───── Data to use ─────

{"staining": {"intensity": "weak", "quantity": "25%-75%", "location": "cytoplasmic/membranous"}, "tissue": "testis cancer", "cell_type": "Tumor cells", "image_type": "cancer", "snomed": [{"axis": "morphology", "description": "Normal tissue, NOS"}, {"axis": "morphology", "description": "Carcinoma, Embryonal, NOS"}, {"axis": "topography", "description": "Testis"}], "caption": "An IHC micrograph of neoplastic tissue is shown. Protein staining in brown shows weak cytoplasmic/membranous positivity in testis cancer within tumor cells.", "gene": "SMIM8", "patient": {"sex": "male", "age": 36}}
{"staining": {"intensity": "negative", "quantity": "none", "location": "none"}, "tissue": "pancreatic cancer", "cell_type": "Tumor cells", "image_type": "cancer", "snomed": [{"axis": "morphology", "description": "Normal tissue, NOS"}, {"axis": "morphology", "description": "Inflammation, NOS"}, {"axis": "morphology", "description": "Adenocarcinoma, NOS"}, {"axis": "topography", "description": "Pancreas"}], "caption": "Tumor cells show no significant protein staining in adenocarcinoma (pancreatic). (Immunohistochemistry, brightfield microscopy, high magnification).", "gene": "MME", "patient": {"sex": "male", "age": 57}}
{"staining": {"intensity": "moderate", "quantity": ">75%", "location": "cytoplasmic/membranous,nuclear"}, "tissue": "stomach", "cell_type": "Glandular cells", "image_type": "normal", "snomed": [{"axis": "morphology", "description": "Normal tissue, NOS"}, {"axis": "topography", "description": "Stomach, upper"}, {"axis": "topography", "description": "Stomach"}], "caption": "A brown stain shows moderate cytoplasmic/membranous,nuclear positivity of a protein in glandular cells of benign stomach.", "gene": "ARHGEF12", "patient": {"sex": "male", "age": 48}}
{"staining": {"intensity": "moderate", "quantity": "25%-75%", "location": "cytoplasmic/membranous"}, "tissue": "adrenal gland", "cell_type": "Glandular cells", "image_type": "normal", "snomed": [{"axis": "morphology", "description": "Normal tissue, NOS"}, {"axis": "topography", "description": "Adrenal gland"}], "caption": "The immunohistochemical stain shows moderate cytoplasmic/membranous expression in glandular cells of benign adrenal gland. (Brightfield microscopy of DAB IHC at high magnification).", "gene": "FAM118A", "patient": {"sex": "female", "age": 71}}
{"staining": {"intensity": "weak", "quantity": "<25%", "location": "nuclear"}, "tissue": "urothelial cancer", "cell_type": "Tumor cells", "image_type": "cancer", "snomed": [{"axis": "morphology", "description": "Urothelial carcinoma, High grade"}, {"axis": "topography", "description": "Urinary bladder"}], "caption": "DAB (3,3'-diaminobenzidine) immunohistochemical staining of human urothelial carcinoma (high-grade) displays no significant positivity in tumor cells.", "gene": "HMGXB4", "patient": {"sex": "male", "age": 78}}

─────

## What is expected
Reply with one number only, the count of lines above that hold the string "Tumor".

## Response to the task
3